Symmetric operator : Is it $(\overline{T})^{*}= \overline{T^{*}}$ true?

Question

I have known that if the operator $T$ is closable, then $$ T^{*}=(\overline{T})^{*}.$$

If the closure and dual can commutative? In other words, if $T$ is symmetric and unbounded, then $$(\overline{T})^{*}=\overline{T^{*}}.$$

Is it true? Obviously, $T \subset T^{*}$, and $\overline{T} \subset \overline{T^{*}}$.

Moreover, is it true if T is essentially self-adjoint? ( If $T$ is self-adjoint, the proposition is true.)
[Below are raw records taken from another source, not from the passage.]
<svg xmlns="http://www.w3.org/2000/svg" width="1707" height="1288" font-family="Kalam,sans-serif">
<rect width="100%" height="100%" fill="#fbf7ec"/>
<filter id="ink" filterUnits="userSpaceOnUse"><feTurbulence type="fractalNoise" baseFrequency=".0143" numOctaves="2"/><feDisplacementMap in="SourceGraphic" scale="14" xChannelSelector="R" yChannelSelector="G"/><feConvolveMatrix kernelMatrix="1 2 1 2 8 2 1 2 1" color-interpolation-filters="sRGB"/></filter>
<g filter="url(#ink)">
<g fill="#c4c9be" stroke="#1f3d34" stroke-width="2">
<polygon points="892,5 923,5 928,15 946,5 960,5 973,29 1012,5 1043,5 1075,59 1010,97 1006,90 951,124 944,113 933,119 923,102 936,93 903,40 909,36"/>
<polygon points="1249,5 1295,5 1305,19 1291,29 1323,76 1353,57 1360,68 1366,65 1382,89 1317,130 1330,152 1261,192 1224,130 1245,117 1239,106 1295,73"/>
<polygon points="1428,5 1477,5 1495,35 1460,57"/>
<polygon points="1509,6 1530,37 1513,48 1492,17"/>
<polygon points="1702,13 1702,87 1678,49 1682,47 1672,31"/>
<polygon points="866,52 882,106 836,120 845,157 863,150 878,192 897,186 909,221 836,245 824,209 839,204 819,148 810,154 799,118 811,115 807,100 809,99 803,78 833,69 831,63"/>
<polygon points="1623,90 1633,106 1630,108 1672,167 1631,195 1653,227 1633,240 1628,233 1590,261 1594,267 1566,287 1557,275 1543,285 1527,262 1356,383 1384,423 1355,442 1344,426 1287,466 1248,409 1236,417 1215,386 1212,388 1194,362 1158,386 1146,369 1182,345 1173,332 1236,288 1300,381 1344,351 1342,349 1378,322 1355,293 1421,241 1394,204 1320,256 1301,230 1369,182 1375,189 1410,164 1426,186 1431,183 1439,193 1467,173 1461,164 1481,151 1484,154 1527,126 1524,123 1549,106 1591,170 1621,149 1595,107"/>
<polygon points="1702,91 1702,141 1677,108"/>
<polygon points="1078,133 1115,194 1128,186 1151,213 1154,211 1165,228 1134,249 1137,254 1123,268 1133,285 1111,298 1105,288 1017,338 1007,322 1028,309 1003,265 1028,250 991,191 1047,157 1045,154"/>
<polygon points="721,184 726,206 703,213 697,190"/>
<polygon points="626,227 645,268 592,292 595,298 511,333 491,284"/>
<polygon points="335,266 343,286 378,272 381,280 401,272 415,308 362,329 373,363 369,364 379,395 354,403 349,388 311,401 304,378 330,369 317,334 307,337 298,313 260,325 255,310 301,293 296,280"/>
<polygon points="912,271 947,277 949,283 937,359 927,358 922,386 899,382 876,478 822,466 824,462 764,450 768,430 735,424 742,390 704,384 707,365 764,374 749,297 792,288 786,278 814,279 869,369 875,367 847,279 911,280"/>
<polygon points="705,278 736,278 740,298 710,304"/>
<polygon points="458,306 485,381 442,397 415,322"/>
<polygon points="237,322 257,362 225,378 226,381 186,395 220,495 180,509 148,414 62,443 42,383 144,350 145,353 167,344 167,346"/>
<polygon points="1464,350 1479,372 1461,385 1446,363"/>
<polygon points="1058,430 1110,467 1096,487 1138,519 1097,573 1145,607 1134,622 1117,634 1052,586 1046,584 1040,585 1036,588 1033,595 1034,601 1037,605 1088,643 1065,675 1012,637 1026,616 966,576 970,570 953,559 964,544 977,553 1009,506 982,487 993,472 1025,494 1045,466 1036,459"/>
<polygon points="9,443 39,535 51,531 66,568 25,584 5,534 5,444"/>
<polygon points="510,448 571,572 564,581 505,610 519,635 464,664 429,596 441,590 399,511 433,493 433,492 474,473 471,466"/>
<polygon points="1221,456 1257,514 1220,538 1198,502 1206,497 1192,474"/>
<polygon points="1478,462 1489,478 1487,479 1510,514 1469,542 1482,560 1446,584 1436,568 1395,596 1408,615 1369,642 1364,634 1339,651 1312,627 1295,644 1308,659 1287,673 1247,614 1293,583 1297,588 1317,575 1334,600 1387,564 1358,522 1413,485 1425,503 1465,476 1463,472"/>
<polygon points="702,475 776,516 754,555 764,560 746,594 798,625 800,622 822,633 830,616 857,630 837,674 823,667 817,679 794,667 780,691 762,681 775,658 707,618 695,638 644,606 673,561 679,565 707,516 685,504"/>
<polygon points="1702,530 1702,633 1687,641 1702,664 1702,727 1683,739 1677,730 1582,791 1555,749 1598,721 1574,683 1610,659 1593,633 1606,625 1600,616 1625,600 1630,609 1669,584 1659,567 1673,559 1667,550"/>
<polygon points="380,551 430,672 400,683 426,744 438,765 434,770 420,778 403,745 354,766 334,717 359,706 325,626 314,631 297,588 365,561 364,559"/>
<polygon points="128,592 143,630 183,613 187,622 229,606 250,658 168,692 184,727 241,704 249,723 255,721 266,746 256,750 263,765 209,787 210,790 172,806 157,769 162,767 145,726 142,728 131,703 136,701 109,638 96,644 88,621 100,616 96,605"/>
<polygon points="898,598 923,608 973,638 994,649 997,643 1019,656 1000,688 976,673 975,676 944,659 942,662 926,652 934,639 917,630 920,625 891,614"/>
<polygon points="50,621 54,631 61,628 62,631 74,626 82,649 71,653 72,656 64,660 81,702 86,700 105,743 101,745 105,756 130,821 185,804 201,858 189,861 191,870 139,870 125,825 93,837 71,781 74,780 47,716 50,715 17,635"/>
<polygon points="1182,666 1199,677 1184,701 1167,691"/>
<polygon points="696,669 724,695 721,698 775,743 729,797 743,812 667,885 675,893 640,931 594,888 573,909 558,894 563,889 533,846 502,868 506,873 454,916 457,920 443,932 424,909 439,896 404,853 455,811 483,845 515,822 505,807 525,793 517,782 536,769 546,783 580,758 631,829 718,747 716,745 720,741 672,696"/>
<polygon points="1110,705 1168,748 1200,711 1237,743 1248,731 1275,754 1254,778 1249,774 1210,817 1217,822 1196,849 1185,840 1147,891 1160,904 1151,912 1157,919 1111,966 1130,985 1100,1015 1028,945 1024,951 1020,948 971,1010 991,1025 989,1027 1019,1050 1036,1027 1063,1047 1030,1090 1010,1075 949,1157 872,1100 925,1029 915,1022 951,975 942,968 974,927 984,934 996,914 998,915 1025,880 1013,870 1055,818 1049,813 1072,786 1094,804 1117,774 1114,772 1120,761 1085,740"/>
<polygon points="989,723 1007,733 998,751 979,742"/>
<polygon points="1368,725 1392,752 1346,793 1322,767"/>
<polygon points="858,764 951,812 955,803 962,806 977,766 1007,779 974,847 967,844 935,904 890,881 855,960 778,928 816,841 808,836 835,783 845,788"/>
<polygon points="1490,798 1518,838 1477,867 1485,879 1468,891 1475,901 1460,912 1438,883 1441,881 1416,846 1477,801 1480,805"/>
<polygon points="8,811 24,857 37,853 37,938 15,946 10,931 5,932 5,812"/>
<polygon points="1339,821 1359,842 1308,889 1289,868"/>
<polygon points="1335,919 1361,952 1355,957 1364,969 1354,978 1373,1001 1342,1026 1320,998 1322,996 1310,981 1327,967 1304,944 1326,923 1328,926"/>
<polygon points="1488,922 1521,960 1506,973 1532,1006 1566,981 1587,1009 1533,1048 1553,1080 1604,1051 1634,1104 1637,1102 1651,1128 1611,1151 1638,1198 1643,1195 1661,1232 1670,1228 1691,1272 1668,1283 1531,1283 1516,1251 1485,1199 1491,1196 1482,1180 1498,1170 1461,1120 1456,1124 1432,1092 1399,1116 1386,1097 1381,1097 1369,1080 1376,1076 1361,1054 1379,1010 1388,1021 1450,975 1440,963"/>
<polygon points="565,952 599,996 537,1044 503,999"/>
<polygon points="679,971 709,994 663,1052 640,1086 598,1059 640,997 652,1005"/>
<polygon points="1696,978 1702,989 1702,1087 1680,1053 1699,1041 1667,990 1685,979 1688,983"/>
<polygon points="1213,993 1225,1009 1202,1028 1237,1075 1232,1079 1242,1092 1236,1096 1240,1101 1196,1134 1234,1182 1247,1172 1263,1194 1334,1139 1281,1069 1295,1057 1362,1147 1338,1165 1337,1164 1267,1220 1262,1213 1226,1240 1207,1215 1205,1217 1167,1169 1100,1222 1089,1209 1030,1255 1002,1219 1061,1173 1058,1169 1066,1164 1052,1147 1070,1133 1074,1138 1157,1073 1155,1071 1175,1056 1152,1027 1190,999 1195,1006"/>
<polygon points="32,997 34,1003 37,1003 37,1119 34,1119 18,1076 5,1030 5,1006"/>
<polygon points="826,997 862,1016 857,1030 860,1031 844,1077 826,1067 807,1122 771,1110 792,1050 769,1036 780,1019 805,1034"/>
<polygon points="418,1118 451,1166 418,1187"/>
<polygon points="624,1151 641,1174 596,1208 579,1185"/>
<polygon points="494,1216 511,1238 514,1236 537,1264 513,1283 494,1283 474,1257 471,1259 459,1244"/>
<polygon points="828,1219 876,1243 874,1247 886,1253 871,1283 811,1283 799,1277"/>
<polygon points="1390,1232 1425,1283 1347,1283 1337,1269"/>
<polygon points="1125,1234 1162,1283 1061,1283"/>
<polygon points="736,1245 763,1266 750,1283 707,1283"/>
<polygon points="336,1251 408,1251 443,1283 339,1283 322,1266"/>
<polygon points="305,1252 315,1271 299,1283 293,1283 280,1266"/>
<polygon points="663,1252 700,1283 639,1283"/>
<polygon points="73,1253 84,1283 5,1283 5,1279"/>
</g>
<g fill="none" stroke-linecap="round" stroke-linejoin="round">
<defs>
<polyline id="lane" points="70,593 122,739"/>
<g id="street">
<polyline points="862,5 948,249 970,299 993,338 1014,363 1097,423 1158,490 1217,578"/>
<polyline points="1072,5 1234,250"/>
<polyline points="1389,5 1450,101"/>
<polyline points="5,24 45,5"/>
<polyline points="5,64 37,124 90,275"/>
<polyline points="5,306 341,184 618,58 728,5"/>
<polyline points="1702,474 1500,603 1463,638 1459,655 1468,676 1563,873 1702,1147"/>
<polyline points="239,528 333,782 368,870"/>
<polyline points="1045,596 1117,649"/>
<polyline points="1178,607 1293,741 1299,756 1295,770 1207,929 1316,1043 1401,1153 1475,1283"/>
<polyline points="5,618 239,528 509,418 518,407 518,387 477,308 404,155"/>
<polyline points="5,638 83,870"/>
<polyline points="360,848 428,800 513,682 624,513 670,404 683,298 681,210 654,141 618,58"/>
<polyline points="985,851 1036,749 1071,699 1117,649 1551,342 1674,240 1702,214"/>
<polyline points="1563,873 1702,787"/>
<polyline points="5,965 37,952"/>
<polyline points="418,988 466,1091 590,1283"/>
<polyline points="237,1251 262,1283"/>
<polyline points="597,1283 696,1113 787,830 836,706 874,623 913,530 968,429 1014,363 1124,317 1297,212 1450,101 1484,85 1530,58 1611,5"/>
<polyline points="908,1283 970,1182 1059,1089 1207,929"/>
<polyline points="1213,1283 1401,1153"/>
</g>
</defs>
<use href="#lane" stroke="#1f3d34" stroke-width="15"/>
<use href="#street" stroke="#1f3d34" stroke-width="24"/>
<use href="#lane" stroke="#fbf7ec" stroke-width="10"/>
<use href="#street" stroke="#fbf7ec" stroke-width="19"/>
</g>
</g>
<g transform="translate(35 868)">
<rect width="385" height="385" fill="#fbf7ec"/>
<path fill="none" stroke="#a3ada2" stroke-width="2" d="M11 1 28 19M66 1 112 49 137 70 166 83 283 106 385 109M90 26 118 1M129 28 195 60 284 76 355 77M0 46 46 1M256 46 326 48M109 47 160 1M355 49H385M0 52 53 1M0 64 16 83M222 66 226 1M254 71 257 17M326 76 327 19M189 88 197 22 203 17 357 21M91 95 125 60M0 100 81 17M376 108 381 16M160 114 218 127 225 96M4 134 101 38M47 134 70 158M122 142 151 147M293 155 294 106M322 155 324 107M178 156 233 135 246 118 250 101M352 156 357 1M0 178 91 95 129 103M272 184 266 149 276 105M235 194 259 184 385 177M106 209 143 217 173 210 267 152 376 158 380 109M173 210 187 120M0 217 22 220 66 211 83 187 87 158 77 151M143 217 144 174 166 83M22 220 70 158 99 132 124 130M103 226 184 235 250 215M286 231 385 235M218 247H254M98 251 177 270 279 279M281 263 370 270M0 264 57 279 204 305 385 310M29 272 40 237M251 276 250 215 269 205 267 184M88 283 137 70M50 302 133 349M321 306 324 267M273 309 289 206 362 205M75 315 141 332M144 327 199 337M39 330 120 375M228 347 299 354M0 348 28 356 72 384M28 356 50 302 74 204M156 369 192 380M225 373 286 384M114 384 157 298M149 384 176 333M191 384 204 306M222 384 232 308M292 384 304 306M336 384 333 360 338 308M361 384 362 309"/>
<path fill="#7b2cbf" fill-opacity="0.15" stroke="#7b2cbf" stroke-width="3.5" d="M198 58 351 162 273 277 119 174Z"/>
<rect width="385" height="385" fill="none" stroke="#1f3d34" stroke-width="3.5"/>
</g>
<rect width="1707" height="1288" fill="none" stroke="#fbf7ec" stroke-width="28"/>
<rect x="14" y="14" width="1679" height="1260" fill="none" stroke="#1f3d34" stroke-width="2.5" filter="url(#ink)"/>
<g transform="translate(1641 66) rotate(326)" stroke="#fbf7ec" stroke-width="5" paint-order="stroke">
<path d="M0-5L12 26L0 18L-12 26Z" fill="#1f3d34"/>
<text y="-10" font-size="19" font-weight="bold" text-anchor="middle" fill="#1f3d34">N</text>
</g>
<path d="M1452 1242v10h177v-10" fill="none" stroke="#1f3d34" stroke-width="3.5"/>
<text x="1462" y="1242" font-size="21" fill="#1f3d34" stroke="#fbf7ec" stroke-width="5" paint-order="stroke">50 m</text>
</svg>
Actually, I want to ask why it is true if $T$ is symmetric and essential self-adjoint $$ker(T^{*}+iI)=ker((\overline{T})^{*}+iI)?$$

Answer 1

If $J$ is the isometric transpose map $J(x,y)=(y,-x)$ from $H\times H$ to itself, then $$ \mathcal{G}(T^*)= J\mathcal{G}(T)^{\perp}. $$ This is well-defined if $T$ is densely-defined. The graph of the closure of $T$ is $\overline{\mathcal{G}(T)}$. Basic properties of orthogonal complement give $$ \mathcal{G}(T^*) = J\overline{\mathcal{G}(T)}^{\perp} = J\mathcal{G}(\overline{T})^{\perp} = \mathcal{G}(\overline{T}^*)$$

Answer 2

$T^{\ast}$ is a closed operator, so $\overline{T^{\ast}}=T^{\ast}$. In general, we have $(\overline{T})^{\ast}\subseteq T^{\ast}$.